━━━━━ Data records ━━━━━
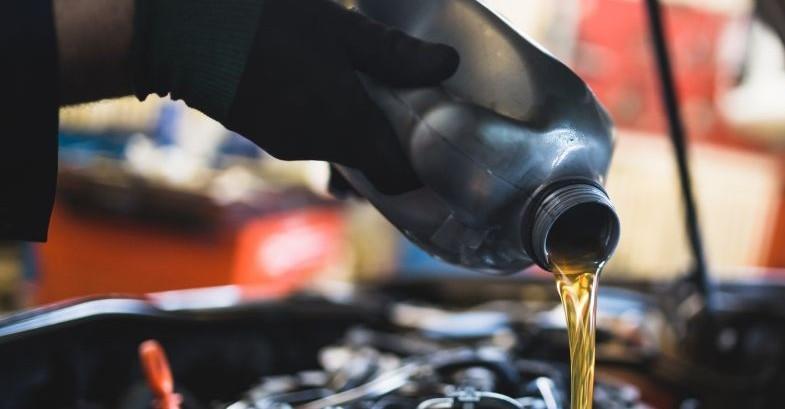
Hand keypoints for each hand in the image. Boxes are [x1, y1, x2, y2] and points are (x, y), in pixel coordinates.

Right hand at [131, 0, 458, 192]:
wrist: (172, 29)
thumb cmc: (259, 21)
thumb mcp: (338, 28)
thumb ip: (392, 53)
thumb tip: (447, 64)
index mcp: (345, 126)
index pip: (398, 177)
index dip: (421, 166)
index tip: (437, 139)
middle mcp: (317, 146)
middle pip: (372, 163)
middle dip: (393, 138)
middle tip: (408, 99)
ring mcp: (286, 142)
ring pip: (341, 146)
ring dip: (358, 123)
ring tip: (366, 81)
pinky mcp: (263, 131)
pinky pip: (311, 134)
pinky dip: (327, 117)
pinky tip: (325, 79)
━━━━━
- Work instruction
Return every line above verbatim, pictures excluded.

- Answer section
Hand keypoints for each hand in the image. Boxes are [x1, y1, x2, y2] and points are (x, y), in pixel coordinates.

Right hand at [131, 0, 458, 192]:
wrist: (172, 29)
thumb cmc: (259, 21)
thumb mcp: (338, 28)
thumb ip: (392, 53)
thumb tip: (447, 64)
index mcp: (345, 126)
index pip: (398, 177)
index dip: (421, 166)
index tip: (437, 139)
middle mcp: (317, 146)
middle pip: (372, 163)
middle dip: (393, 138)
middle tip: (408, 99)
ring mcp: (286, 142)
ring pip: (341, 146)
ring dip: (358, 123)
ring tip: (366, 81)
pinky mcp: (263, 131)
pinky pip: (311, 134)
pinky dip: (327, 117)
pinky tip: (325, 79)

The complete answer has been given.